A Three-Hour Tour

Within the next week or so I should have a hobby-specific website up and running, news I expect some of you will greet like audience members during Oprah’s ‘favorite things’ episodes. Except your outpouring of emotion — the screaming and shaking and hysterical crying reminiscent of Muriel’s pre-breakfast rituals — won’t be because everyone’s getting a new car. It’s more that you’re sick to death of scrolling past nonsense about model houses or hand-painted miniature toilets again when there’s a whole wide world of Linda Lavin melodramas I’ve not yet reviewed.

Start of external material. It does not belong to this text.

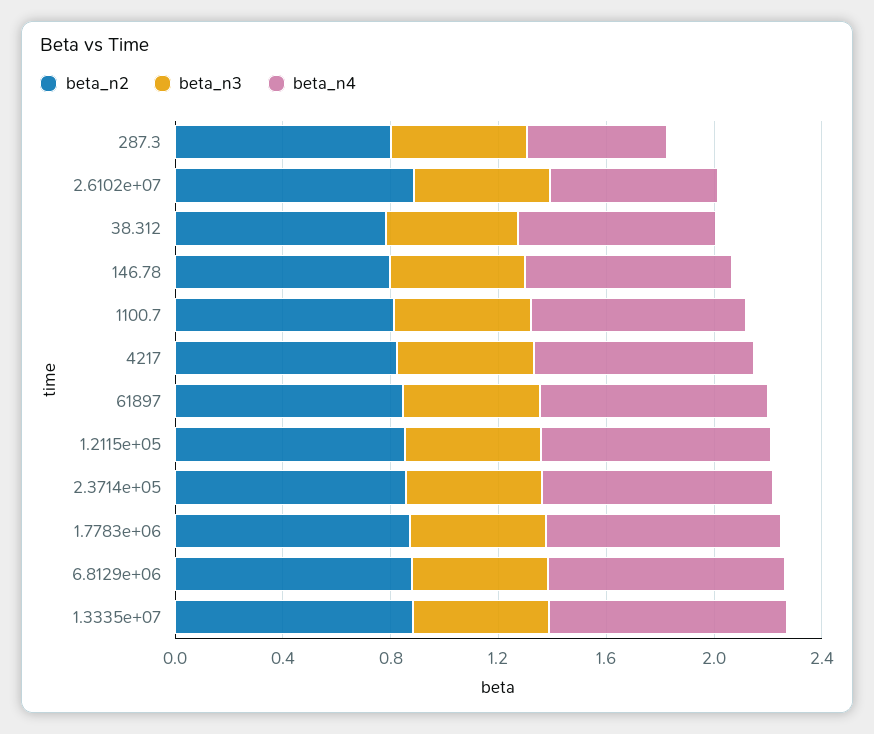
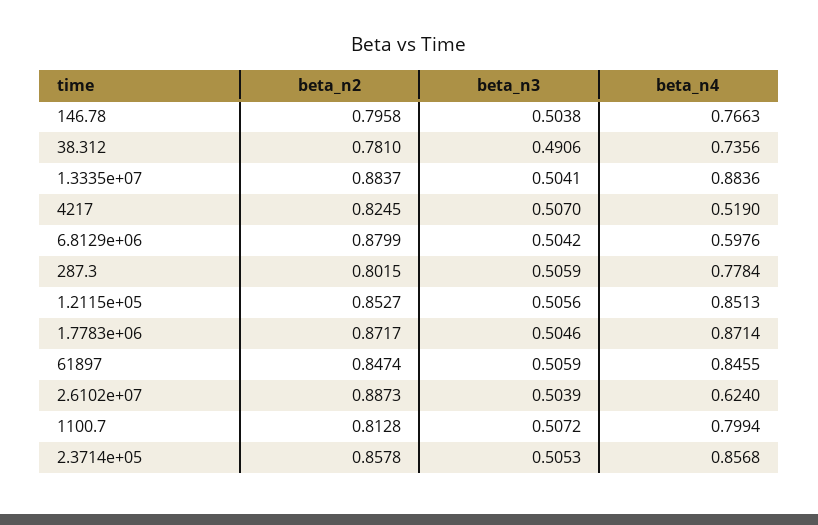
beta_n4, 287.3: 0.5 -> 0.7784
beta_n4, 4217: 0.8 -> 0.519
beta_n4, 6.8129e+06: 0.9 -> 0.5976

The site will also cover Parkinsonian misadventures in painting (see: the permanent stain on the pants I’m currently wearing) and whether PD complicates building particular houses or LEGO sets. It won’t be as personal as this is and there probably won’t be much overlap between its readership and people who found me after searching for reviews of Goldie and Liza Together. But here we are for now, and look who washed ashore today: it’s possibly the partner of the elusive Captain Pete.

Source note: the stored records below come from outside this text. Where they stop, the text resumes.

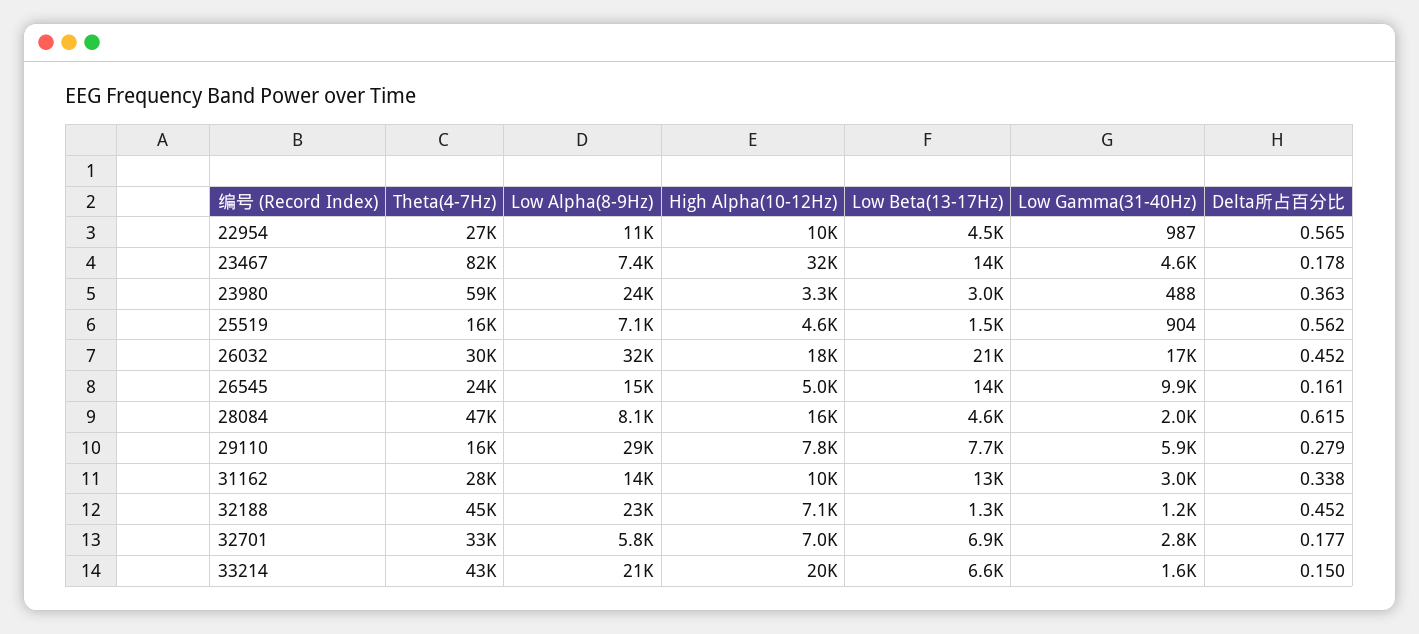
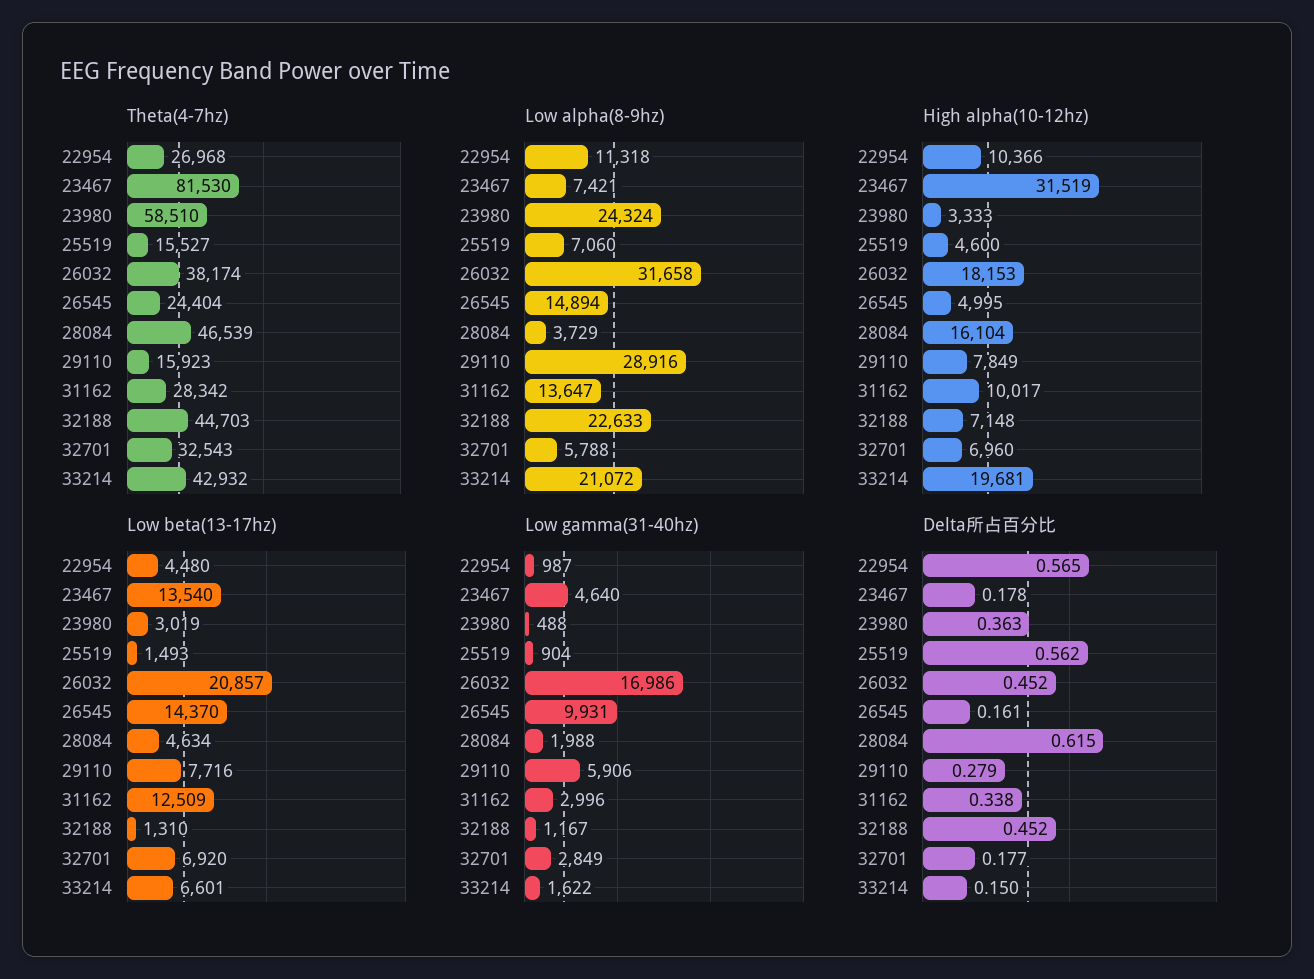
Theta(4-7Hz), 26032: 30000 -> 38174
Low Alpha(8-9Hz), 28084: 8100 -> 3729

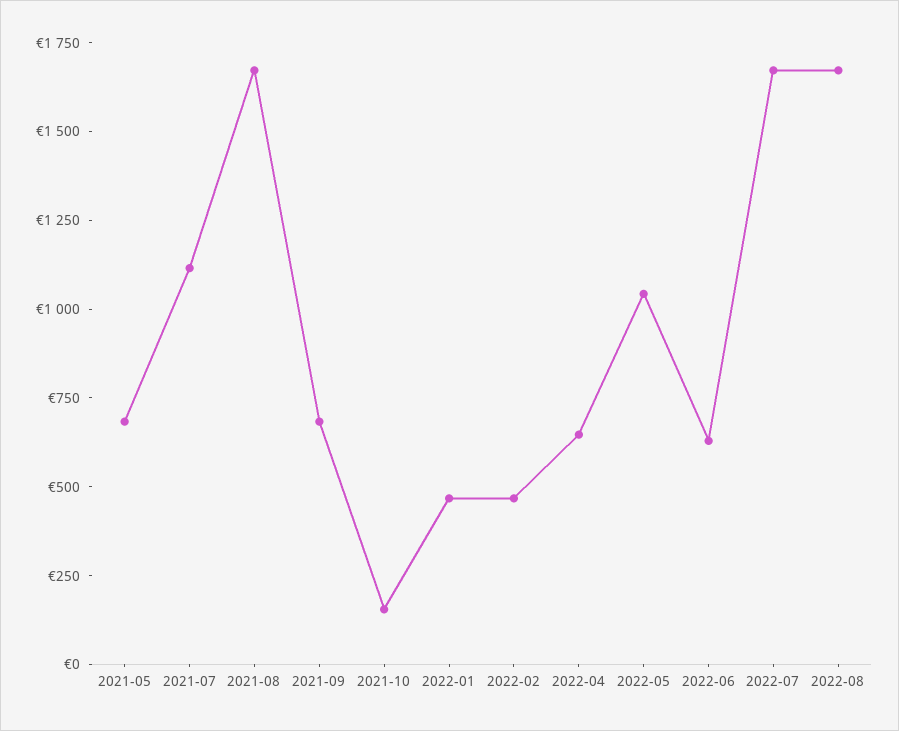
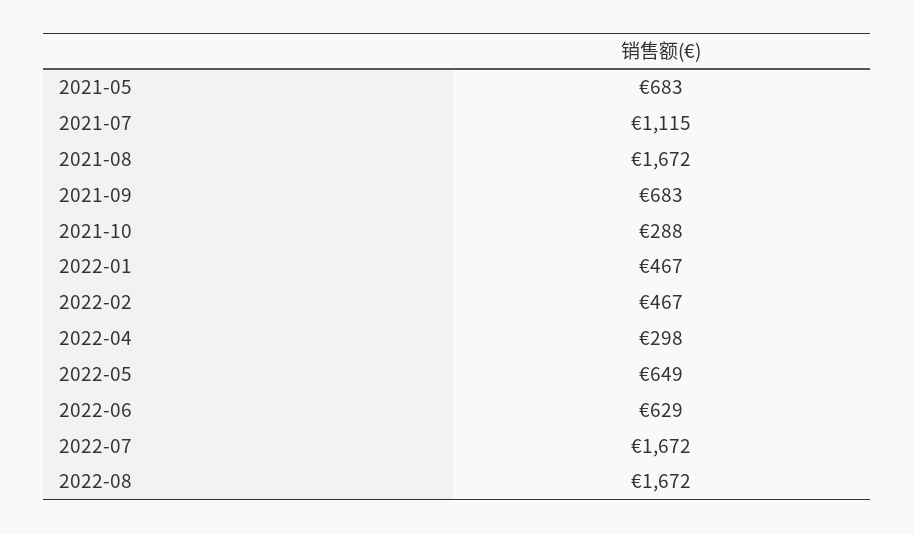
2021-10: 150 -> 288
2022-04: 650 -> 298
2022-05: 1050 -> 649

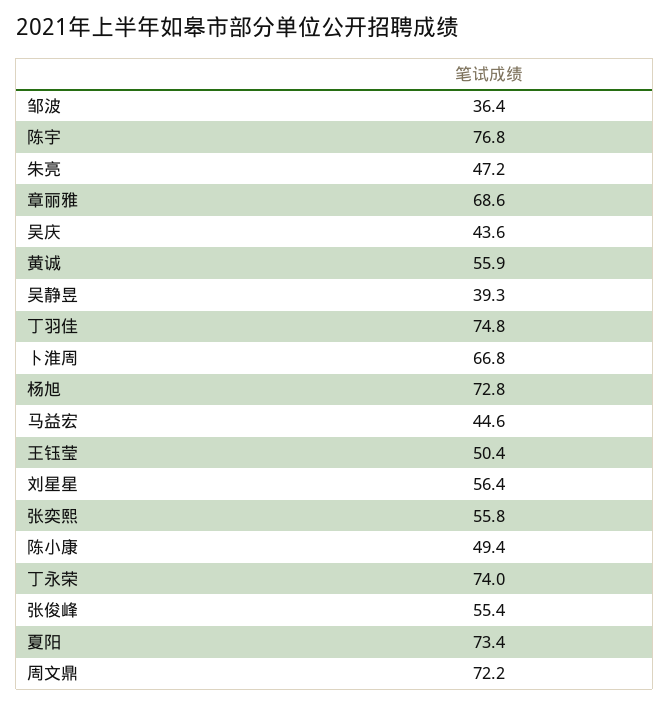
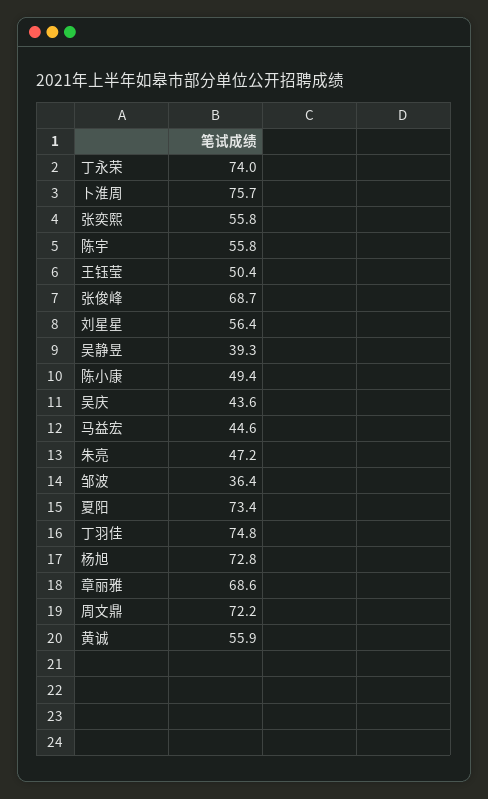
陈宇: 76.8 -> 55.8
卜淮周: 66.8 -> 75.7
张俊峰: 55.4 -> 68.7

AirPod case for reference.*

I say ‘possibly’ because a second model’s on the way that might make a better Basil.** After failing to identify suitable surrogates among the generic figures you can purchase in bulk for dioramas, I decided to scour free STL files — that’s a format for 3D printing — and order copies of my favorites. It’s an economical way of doing things: each figure only costs a few bucks to print. The one pictured above is so small (at 1:48 scale) that there’s not really anything to zoom in on; unpainted, it contains few details.

Finding Pete was easy but Basil’s more amorphous: he had a style all his own but donned social costumes as necessary to make his way through life. Of the hundreds of 3D male figures I’ve examined, only two have made the Basil shortlist so far (and I’ll show them side-by-side in 1:24 form once they’re both in my possession). A simultaneous search for figures to place in a film homage and mysterious TV project has been a spectacular failure. To animate my admittedly stupid I might commission renderings of the necessary characters.

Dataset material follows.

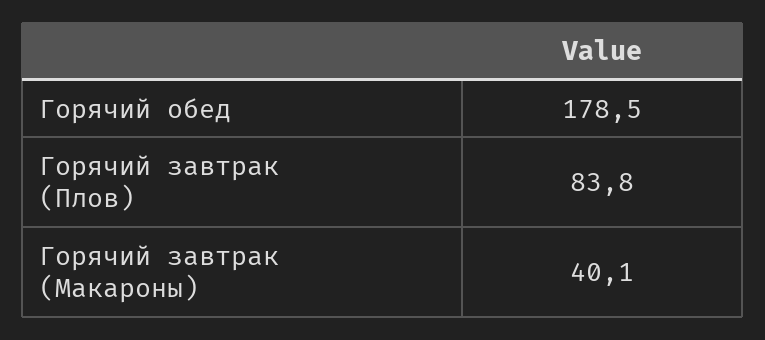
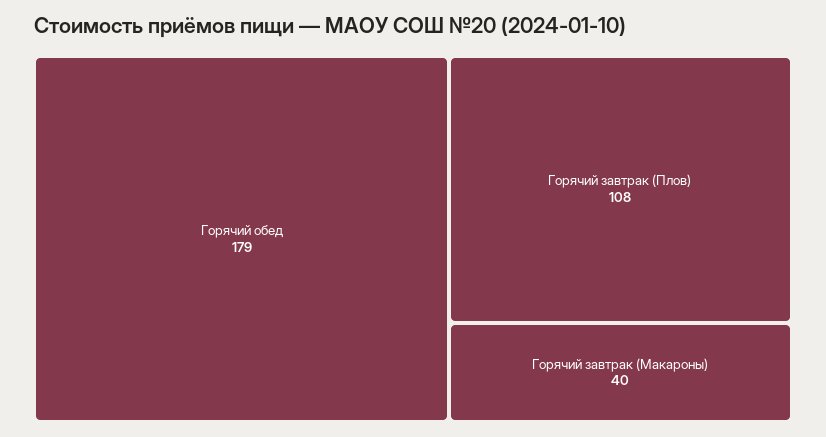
Горячий завтрак (Плов): 83.8 -> 108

During Crankenstein’s years of training, there was a fair amount of noxious resentment emanating from one of my sisters about whatever she imagined our lifestyle might become once the student loans were gone. I’m not sure what exotic luxuries she worried we might enjoy, but I doubt “Emailing photos of Mink Stole to a 3D artist to ask for an estimate” or “Searching high and low for a model 1959 Peugeot 403 Cabriolet to use in a Columbo diorama” were on the list.

* The ‘painting’ isn’t a painting. Those are brush-dabs to ditch excess paint, on a canvas from a dollar store three-pack instead of the usual paper towel.

** It’s doubtful that was his legal name, but he was a mess of class-conscious insecurities and youthful pretensions when he and Pete first met.